*Task details*: Each record must be printed again exactly as given.

Page-level text extractions:
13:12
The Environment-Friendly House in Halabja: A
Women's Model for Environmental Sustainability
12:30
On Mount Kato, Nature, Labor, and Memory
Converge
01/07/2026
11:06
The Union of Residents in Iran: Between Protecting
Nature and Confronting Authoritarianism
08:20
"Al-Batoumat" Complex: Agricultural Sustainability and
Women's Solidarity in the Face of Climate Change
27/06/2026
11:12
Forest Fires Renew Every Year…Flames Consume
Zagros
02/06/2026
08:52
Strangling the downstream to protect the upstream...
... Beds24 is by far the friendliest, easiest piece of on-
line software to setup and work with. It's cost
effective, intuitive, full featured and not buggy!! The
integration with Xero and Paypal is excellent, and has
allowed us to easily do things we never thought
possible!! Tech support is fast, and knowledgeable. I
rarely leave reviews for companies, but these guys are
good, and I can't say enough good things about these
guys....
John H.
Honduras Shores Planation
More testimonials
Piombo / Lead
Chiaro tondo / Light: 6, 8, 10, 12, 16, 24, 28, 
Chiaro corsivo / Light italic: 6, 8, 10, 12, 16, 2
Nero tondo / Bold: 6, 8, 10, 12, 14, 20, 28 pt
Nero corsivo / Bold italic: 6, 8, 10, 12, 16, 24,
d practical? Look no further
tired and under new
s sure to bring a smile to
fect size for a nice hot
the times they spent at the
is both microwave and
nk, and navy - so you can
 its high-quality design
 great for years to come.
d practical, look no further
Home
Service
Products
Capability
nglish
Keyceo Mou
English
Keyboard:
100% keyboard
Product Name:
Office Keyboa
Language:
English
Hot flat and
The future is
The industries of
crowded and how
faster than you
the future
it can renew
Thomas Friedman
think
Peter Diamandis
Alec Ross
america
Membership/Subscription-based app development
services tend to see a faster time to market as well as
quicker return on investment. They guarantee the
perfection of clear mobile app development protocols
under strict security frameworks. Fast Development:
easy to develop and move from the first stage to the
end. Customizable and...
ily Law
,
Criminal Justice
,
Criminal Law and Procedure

*Task result*:
13:12
The Environment-Friendly House in Halabja: A
Women's Model for Environmental Sustainability
12:30
On Mount Kato, Nature, Labor, and Memory
Converge
01/07/2026
11:06
The Union of Residents in Iran: Between Protecting
Nature and Confronting Authoritarianism
08:20
"Al-Batoumat" Complex: Agricultural Sustainability and
Women's Solidarity in the Face of Climate Change
27/06/2026
11:12
Forest Fires Renew Every Year…Flames Consume
Zagros
02/06/2026
08:52
Strangling the downstream to protect the upstream...
... Beds24 is by far the friendliest, easiest piece of on-
line software to setup and work with. It's cost
effective, intuitive, full featured and not buggy!! The
integration with Xero and Paypal is excellent, and has
allowed us to easily do things we never thought
possible!! Tech support is fast, and knowledgeable. I
rarely leave reviews for companies, but these guys are
good, and I can't say enough good things about these
guys....
John H.
Honduras Shores Planation
More testimonials
Piombo / Lead
Chiaro tondo / Light: 6, 8, 10, 12, 16, 24, 28, 
Chiaro corsivo / Light italic: 6, 8, 10, 12, 16, 2
Nero tondo / Bold: 6, 8, 10, 12, 14, 20, 28 pt
Nero corsivo / Bold italic: 6, 8, 10, 12, 16, 24,
d practical? Look no further
tired and under new
s sure to bring a smile to
fect size for a nice hot
the times they spent at the
is both microwave and
nk, and navy - so you can
 its high-quality design
 great for years to come.
d practical, look no further
Home
Service
Products
Capability
nglish
Keyceo Mou
English
Keyboard:
100% keyboard
Product Name:
Office Keyboa
Language:
English
Hot flat and
The future is
The industries of
crowded and how
faster than you
the future
it can renew
Thomas Friedman
think
Peter Diamandis
Alec Ross
america
Membership/Subscription-based app development
services tend to see a faster time to market as well as
quicker return on investment. They guarantee the
perfection of clear mobile app development protocols
under strict security frameworks. Fast Development:
easy to develop and move from the first stage to the
end. Customizable and...
ily Law
,
Criminal Justice
,
Criminal Law and Procedure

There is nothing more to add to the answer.